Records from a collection
***
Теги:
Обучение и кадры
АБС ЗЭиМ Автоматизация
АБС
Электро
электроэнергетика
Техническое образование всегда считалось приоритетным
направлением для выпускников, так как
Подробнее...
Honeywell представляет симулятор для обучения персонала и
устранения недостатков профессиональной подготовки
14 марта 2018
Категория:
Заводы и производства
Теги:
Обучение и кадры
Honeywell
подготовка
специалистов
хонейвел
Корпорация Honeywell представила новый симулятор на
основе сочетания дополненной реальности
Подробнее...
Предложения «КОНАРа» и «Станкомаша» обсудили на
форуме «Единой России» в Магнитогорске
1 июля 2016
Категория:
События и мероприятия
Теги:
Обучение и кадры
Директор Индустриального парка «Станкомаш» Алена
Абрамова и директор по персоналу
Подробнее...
***
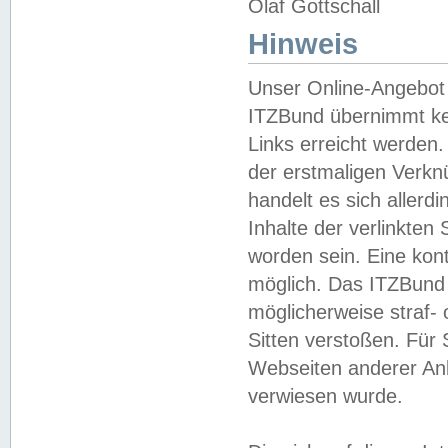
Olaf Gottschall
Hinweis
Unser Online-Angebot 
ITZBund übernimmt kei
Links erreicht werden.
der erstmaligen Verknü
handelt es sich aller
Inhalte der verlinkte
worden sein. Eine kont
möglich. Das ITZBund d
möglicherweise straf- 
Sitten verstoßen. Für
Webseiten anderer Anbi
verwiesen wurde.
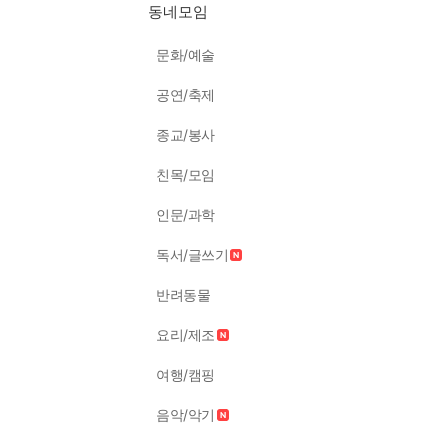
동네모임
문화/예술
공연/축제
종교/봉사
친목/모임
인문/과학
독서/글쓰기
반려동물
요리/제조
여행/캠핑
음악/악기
***
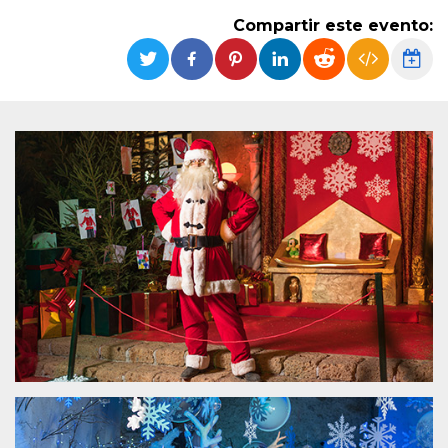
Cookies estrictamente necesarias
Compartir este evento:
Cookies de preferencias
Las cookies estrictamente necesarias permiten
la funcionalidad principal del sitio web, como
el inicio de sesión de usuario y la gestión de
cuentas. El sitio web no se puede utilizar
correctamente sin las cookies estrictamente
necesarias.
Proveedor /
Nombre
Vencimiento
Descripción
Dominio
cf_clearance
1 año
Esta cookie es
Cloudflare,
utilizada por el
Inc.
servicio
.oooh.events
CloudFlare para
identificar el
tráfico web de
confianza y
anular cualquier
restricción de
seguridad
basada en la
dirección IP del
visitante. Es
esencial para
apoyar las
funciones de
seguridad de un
***
:: What you should do ::
Each line above from the one with "correctamente sin las cookies estrictamente" up to and including the one with "seguridad de un" must be set down exactly, and no line outside that span may appear.

:: Worked solution ::
correctamente sin las cookies estrictamente
necesarias.
Proveedor /
Nombre
Vencimiento
Descripción
Dominio
cf_clearance
1 año
Esta cookie es
Cloudflare,
utilizada por el
Inc.
servicio
.oooh.events
CloudFlare para
identificar el
tráfico web de
confianza y
anular cualquier
restricción de
seguridad
basada en la
dirección IP del
visitante. Es
esencial para
apoyar las
funciones de
seguridad de un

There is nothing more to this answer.